Clarke, Arthur C.

Clarke, Arthur C. (Sir Arthur Charles Clarke), 1917–2008, British science fiction writer. During World War II he served as a radar instructor and aviator in the Royal Air Force. After the war he obtained a degree in physics and mathematics from King's College, London (1948) and in 1956 he settled permanently in Sri Lanka. His popular, technologically realistic books and stories are based not solely on imagination but also on scientific fact and theory. His works blend dread and wonder as they examine the search for meaning in the universe and as they champion the idea that humanity's future lies far beyond Earth. Among his nearly 100 books are Childhood's End (1953), The Nine Billion Names of God (1967), Rendezvous with Rama (1973), and The Songs of Distant Earth (1983); he alwo wrote more than 1,000 short stories and essays.
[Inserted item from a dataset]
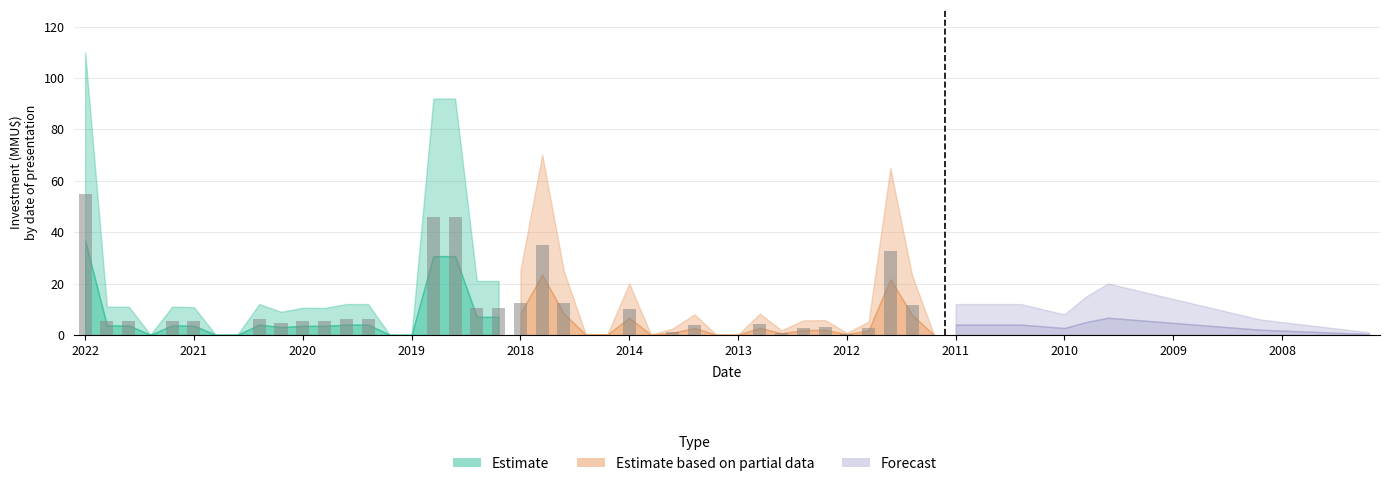

Which series has the widest spread of values?

Estimate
In 1968 he collaborated with filmmaker Stanley Kubrick on 2001: A Space Odyssey, a novel that became an extremely successful motion picture with a screenplay also co-written by Kubrick and Clarke. Three novelistic sequels by Clarke followed, the last in 1997. Clarke's Collected Stories were published in 2001. Many of his ideas proved to be prophetic. In 1945, for instance, Clarke proposed the concept of positioning an artificial satellite in an orbit in which it circles the earth every 24 hours, thus appearing stationary to the locale below. Today, dozens of such communications satellites orbit the earth in a geosynchronous circuit known as the Clarke orbit. He was knighted in 1998.

See his Astounding Days: A Science Fictional Autobiography (1990); biography by N. McAleer (1992); study by J. D. Olander and M. H. Greenberg, ed. (1977), G. E. Slusser (1977), E. S. Rabkin (1979), and J. Hollow (1983).